Holland IV , also called the Zalinski Boat in 1885

From 1872 till 1876 Zalinski served at the Massachusetts Institute of Technology as professor of military science. He completed training at the U.S. Army Artillery School at Fort Monroe, on May 1, 1880, and at the school of submarine mining, Willets Point, New York, in July of the same year.

His name became widely known in connection with the invention and development of items of military technology, particularly the pneumatic dynamite torpedo-gun. He also invented the electrical fuse and other devices for the practical application of the weapon, and devised a method for the exact sight allowance to be made for deviation due to wind in the use of rifled artillery and small arms.
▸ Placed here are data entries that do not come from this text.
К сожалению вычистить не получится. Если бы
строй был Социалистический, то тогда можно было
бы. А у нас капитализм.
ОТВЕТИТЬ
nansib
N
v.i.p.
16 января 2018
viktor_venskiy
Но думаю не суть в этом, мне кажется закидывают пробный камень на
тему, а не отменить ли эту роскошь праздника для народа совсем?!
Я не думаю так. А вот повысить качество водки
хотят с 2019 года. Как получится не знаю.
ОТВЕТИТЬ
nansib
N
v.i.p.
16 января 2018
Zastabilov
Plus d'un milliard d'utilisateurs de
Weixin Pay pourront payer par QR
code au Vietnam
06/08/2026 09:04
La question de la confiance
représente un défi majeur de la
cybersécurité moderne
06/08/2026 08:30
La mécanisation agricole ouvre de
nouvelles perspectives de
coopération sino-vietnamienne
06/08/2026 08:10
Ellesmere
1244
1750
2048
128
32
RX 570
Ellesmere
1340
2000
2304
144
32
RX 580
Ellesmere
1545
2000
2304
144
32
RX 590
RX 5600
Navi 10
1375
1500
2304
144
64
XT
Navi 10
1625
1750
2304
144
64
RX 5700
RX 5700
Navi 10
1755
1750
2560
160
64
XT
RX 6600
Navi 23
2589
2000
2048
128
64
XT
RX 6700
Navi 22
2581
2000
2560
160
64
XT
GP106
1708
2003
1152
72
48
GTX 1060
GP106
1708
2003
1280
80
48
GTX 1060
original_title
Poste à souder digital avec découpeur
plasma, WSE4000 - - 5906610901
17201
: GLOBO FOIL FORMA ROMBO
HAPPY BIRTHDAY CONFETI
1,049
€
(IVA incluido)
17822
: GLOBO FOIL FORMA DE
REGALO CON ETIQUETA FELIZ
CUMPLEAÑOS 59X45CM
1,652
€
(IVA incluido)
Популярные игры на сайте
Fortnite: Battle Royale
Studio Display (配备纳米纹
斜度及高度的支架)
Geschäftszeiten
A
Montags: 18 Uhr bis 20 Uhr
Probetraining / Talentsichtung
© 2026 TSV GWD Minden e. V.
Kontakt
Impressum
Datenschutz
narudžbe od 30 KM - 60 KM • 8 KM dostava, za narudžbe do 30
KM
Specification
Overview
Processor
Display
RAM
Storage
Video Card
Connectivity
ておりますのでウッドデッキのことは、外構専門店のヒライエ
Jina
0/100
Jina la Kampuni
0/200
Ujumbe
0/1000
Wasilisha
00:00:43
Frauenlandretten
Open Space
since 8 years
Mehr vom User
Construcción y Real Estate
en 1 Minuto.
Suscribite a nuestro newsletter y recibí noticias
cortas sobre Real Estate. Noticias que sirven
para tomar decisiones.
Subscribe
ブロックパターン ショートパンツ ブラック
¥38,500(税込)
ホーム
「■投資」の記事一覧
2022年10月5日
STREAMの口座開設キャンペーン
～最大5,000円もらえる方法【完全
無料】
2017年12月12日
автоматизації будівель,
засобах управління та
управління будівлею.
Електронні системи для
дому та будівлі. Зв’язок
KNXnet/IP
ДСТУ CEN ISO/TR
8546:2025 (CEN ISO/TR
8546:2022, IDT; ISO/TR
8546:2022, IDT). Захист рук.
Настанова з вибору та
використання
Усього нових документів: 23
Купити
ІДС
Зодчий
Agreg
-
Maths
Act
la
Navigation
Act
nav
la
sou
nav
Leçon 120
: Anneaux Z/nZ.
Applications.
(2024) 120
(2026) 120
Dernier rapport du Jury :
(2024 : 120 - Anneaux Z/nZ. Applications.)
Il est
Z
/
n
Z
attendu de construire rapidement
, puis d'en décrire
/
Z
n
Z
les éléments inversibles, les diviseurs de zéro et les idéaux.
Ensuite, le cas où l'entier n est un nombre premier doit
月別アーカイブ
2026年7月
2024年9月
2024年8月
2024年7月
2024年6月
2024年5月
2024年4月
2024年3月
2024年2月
Other inventions included a modified entrenching tool, a ramrod-bayonet, and a telescopic sight for artillery.

Zalinski also helped John Philip Holland raise money for the development of one of his submarines, which was armed with one of Zalinski's pneumatic guns. The two men having formed the Nautilus Submarine Boat Company, started working on a new submarine in 1884. The so-called "Zalinski Boat" was constructed in Hendrick's Reef (former Fort Lafayette), Bay Ridge in the New York City borough of Brooklyn. "The new, cigar-shaped submarine was 50 feet long with a maximum beam of eight feet. To save money, the hull was largely of wood, framed with iron hoops, and again, a Brayton-cycle engine provided motive power." The project was plagued by a "shoestring budget" and Zalinski mostly rejecting Holland's ideas on improvements. The submarine was ready for launching in September, 1885. "During the launching itself, a section of the ways collapsed under the weight of the boat, dashing the hull against some pilings and staving in the bottom. Although the submarine was repaired and eventually carried out several trial runs in lower New York Harbor, by the end of 1886 the Nautilus Submarine Boat Company was no more, and the salvageable remnants of the Zalinski Boat were sold to reimburse the disappointed investors." Holland would not create another submarine to 1893.

In 1889 and 1890 Zalinski traveled in Europe to study military affairs. He undertook garrison duty at San Francisco, California in 1892, and retired from the Army on February 3, 1894. On April 23, 1904, he was promoted to major on the retired list.

He was a companion of the Military Order of the Loyal Legion of the United States, a military society of officers of the Union armed forces and their descendants.

Zalinski died of pneumonia in Rochester, New York.